[Task brief]:
Return every line of the material that contains the string "elev", copied verbatim.

[Provided data]:
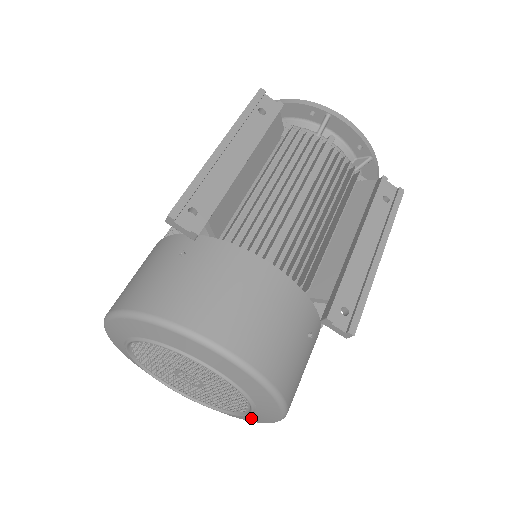
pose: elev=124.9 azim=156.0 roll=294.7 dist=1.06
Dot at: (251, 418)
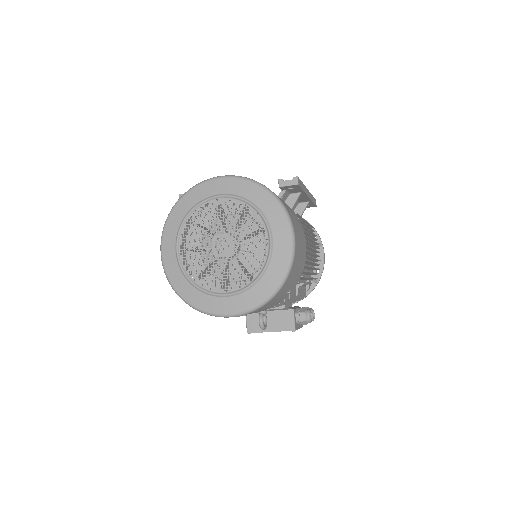
Dot at: (279, 250)
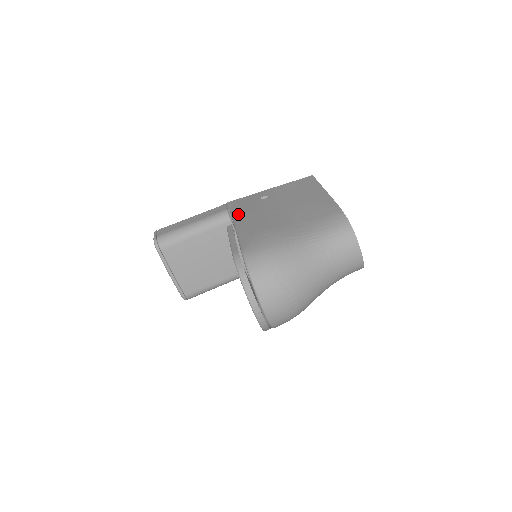
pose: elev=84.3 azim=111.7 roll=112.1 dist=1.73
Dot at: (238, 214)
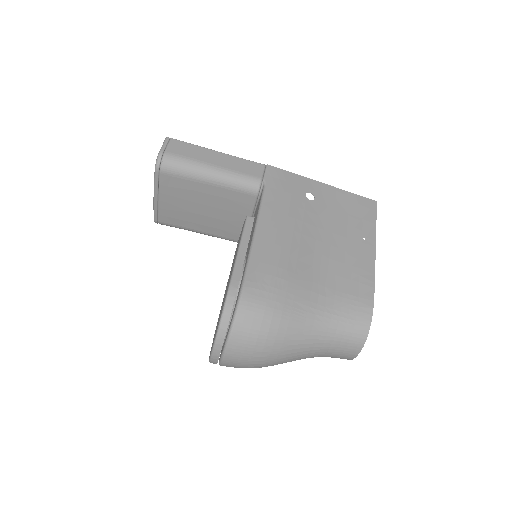
Dot at: (269, 204)
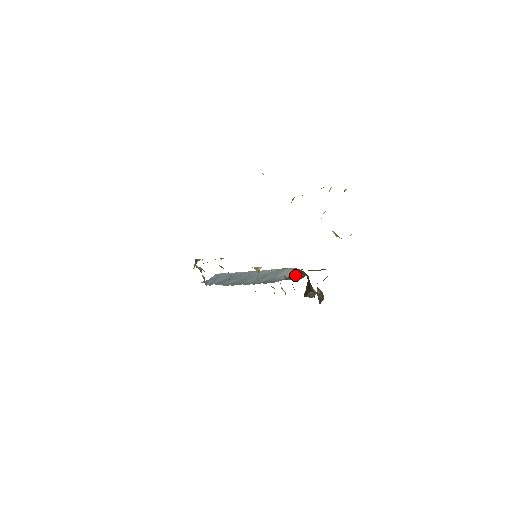
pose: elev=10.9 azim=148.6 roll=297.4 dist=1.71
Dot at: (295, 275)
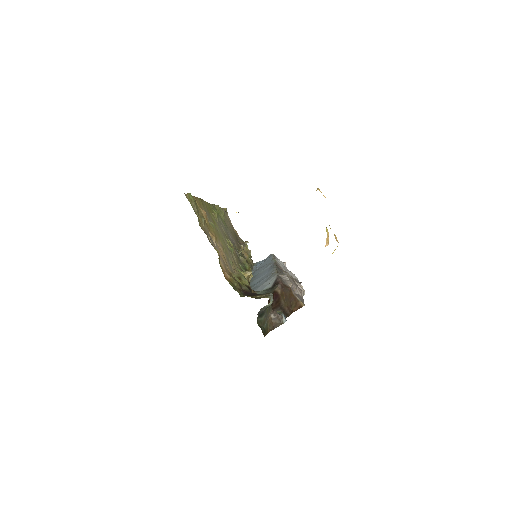
Dot at: (270, 288)
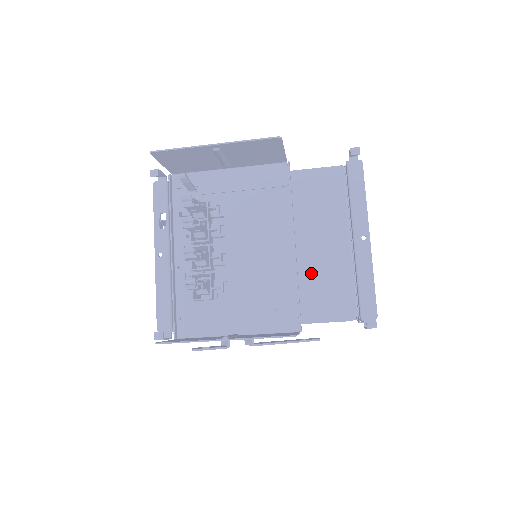
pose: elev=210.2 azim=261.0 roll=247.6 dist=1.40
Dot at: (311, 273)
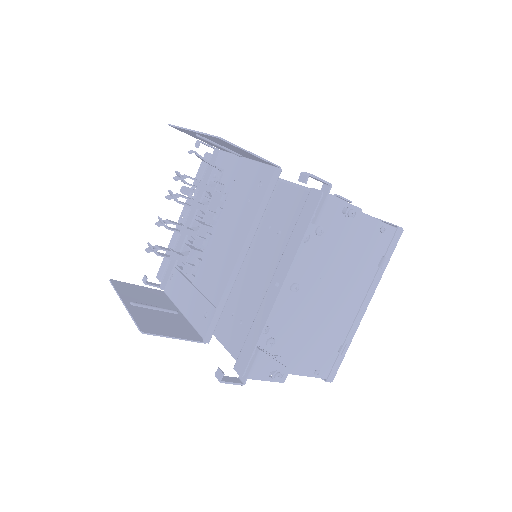
Dot at: (240, 294)
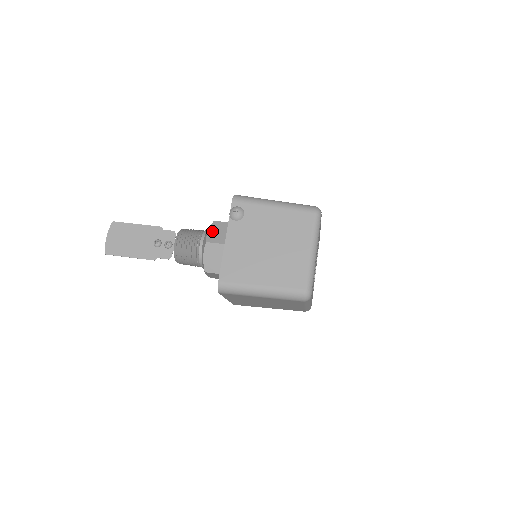
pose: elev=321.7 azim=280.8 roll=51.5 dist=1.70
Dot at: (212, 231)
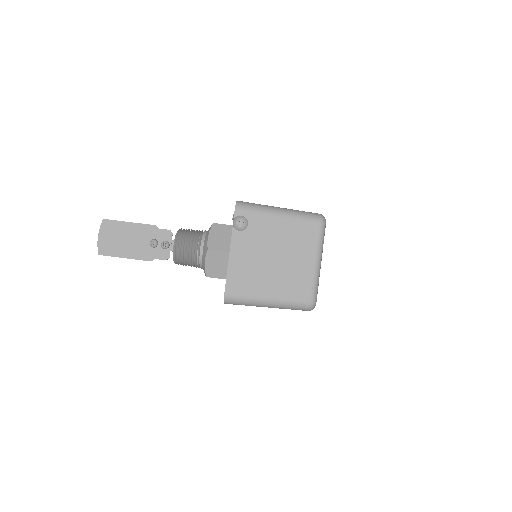
Dot at: (213, 236)
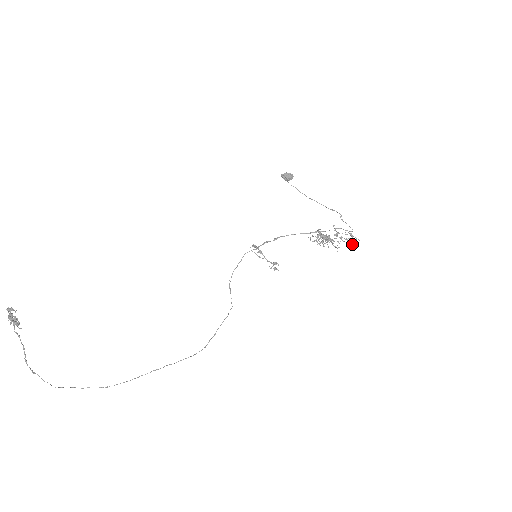
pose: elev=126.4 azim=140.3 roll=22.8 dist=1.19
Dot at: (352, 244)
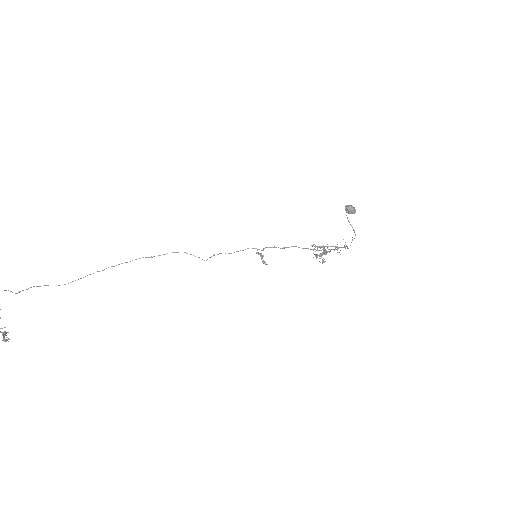
Dot at: (338, 252)
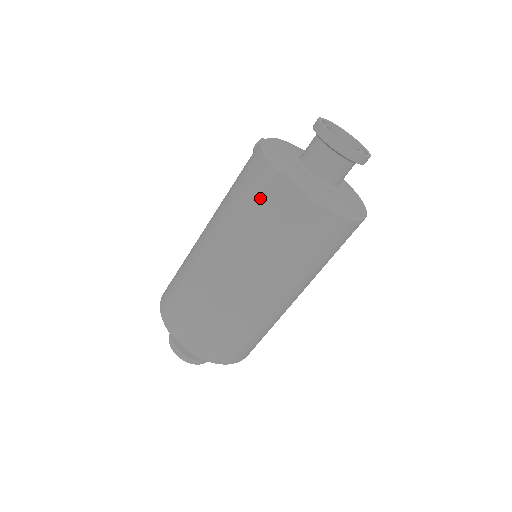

[Correct answer]:
pose: elev=124.9 azim=156.0 roll=294.7 dist=1.06
pose: elev=84.3 azim=111.7 roll=112.1 dist=1.73
pose: elev=10.9 azim=148.6 roll=297.4 dist=1.71
pose: elev=210.2 azim=261.0 roll=247.6 dist=1.40
pose: elev=321.7 azim=280.8 roll=51.5 dist=1.70
pose: elev=126.4 azim=140.3 roll=22.8 dist=1.19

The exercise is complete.